Both dietary patterns resulted in improvements in the cardiovascular disease (CVD) risk profile as a consequence of weight loss. However, the greater reductions in total and abdominal fat mass in women and greater LDL cholesterol reduction observed in both sexes on the HP diet suggest that it is a valid diet choice for reducing CVD risk in type 2 diabetes.

Take-Home Points

This was a relatively small study, so results may not be widely applicable.

Substituting proteins for carbs doesn’t seem to be detrimental to people with type 2 diabetes needing to lose weight, and may be advantageous:  greater total and abdominal fat loss in women, greater reductions in LDL cholesterol for both sexes.   At least in the short run.

Nephrologists will be concerned that the higher-protein diet, if sustained long-term, could lead to kidney damage.
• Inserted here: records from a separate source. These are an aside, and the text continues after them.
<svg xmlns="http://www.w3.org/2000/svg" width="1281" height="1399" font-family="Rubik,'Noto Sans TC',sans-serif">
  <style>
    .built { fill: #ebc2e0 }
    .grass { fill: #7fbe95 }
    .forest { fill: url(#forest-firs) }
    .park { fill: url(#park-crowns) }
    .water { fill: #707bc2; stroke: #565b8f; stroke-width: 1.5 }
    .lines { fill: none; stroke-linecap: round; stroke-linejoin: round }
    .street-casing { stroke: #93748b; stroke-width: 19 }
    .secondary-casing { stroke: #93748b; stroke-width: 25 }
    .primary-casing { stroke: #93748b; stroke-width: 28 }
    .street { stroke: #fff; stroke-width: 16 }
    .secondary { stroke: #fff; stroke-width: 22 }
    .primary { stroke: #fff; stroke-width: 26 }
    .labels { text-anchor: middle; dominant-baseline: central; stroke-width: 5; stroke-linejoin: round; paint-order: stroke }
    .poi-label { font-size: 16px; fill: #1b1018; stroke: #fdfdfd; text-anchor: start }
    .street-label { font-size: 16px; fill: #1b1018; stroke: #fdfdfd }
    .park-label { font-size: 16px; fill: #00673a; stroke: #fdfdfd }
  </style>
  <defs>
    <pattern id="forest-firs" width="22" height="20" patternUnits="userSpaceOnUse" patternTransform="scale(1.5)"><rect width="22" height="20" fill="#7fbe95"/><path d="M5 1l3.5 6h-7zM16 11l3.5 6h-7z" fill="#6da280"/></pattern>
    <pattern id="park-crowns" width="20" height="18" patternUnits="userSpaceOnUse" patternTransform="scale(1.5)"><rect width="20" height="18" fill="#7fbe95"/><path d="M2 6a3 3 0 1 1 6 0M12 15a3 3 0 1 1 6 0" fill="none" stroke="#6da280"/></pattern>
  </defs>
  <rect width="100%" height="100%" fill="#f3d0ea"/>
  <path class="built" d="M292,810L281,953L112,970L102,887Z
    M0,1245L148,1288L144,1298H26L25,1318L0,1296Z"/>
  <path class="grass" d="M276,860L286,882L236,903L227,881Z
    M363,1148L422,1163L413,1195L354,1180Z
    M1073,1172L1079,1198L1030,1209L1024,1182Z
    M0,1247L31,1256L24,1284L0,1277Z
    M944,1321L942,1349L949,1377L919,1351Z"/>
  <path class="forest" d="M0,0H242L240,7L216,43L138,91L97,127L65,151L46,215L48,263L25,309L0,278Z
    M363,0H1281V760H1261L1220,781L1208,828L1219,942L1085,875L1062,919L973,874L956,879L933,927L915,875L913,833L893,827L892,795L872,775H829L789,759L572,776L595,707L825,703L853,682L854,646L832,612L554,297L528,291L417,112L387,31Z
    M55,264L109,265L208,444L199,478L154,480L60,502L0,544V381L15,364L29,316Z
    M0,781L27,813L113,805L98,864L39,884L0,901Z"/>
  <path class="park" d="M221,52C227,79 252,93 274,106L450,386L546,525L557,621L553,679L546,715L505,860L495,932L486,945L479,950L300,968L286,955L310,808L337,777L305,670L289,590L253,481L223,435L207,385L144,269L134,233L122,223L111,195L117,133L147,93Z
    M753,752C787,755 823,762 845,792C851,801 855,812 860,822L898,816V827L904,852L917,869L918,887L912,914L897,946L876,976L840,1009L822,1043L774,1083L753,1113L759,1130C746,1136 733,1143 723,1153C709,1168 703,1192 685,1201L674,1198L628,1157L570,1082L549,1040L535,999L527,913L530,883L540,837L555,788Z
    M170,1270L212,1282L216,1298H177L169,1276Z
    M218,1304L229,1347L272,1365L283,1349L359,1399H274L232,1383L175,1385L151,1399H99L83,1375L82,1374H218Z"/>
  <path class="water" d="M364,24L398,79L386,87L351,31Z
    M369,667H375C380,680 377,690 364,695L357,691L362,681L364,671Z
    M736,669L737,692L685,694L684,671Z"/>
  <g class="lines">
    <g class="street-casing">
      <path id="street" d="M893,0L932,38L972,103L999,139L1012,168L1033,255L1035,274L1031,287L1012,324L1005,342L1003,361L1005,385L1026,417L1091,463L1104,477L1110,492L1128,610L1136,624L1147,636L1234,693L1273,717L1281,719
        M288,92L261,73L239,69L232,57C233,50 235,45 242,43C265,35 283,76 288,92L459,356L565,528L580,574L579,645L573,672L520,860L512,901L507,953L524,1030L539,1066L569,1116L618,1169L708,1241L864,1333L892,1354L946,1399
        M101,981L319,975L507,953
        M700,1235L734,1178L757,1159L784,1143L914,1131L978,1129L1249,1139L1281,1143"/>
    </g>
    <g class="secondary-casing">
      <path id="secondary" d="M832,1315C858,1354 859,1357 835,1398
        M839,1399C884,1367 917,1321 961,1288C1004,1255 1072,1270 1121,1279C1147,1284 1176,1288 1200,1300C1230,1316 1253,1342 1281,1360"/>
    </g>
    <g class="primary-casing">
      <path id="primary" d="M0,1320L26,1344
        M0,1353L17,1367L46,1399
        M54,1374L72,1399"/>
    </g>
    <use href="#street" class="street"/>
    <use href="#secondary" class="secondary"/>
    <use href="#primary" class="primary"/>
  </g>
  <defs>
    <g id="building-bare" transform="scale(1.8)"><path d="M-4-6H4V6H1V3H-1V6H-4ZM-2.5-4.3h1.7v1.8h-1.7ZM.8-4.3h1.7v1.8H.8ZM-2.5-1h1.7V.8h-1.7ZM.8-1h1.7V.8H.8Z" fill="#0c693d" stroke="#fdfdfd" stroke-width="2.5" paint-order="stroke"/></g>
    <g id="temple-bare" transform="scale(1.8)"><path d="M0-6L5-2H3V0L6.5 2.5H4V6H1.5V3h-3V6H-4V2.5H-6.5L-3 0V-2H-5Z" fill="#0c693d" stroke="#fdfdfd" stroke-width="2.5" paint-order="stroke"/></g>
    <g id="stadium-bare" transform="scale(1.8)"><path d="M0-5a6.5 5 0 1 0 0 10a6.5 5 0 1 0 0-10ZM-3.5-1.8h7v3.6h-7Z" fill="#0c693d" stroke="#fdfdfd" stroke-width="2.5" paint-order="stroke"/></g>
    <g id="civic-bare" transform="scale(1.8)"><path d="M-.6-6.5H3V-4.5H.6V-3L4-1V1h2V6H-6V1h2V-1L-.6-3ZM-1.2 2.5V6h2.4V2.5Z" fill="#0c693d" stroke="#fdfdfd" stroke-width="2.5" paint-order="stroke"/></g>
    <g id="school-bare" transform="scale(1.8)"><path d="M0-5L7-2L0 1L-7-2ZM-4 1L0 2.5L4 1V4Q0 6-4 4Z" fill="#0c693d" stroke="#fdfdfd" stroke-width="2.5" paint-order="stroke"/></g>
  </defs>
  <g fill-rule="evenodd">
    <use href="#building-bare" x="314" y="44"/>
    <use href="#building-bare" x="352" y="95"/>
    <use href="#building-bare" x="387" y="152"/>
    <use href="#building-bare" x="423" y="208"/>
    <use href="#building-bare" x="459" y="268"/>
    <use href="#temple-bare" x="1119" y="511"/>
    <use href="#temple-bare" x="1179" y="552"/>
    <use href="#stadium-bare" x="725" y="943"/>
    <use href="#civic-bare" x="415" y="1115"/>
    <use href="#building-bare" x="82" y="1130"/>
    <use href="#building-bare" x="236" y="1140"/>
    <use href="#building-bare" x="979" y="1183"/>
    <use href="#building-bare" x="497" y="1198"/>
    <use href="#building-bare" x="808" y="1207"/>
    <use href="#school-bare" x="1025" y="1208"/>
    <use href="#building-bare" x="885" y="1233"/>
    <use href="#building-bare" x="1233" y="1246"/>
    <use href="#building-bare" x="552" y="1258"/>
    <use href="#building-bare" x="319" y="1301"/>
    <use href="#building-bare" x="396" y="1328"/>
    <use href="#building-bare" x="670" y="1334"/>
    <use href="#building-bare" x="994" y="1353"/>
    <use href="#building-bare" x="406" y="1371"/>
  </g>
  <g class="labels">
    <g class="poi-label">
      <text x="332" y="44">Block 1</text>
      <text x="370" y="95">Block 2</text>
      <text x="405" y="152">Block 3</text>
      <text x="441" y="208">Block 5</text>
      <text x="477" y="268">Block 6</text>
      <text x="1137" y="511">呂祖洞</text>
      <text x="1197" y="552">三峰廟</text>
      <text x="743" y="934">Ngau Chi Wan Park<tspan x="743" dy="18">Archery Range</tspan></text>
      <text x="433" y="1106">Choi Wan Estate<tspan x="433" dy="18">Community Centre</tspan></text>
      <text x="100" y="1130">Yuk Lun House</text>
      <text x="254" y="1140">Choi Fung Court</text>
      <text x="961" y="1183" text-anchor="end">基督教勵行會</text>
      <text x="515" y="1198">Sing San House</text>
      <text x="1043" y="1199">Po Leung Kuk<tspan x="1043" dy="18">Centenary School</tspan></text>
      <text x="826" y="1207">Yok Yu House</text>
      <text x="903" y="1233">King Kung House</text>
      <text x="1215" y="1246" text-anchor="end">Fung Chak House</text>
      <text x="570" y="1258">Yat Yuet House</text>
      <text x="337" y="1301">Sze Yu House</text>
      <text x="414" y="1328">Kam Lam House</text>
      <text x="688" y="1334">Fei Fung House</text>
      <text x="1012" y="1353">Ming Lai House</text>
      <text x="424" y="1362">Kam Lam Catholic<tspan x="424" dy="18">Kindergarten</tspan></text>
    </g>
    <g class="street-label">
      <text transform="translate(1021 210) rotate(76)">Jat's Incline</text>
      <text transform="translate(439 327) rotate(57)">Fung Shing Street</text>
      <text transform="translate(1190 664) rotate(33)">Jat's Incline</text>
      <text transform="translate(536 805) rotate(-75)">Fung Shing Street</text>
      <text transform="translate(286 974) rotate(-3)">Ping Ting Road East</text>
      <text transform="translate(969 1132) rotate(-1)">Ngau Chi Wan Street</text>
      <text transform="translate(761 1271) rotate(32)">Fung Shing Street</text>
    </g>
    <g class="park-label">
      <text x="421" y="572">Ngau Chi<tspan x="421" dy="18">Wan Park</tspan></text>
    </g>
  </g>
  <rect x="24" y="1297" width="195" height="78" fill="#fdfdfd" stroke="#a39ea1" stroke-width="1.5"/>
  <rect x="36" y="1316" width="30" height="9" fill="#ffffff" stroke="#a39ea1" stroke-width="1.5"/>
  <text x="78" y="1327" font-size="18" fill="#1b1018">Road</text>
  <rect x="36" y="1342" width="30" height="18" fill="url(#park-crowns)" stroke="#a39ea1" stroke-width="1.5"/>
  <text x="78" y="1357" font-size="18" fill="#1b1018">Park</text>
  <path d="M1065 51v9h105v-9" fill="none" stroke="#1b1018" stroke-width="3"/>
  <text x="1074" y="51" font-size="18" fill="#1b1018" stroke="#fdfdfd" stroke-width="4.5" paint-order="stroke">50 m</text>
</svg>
Current dogma is that the lower-carb (high-protein) dieters should have had lower blood glucose, triglycerides, and HgbA1c levels:  not seen here.

Calorie-restricted diets tend to lower glucose levels and improve lipids, despite diet composition.

Reference:  Parker, Barbara et al.  Effect of a High-Protein, High–Monounsaturated Fat Weight Loss Diet on Glycemic Control and Lipid Levels in Type 2 Diabetes.  Diabetes Care,  25 (2002): 425-430.    From CSIRO Health Sciences and Nutrition, Adelaide, Australia.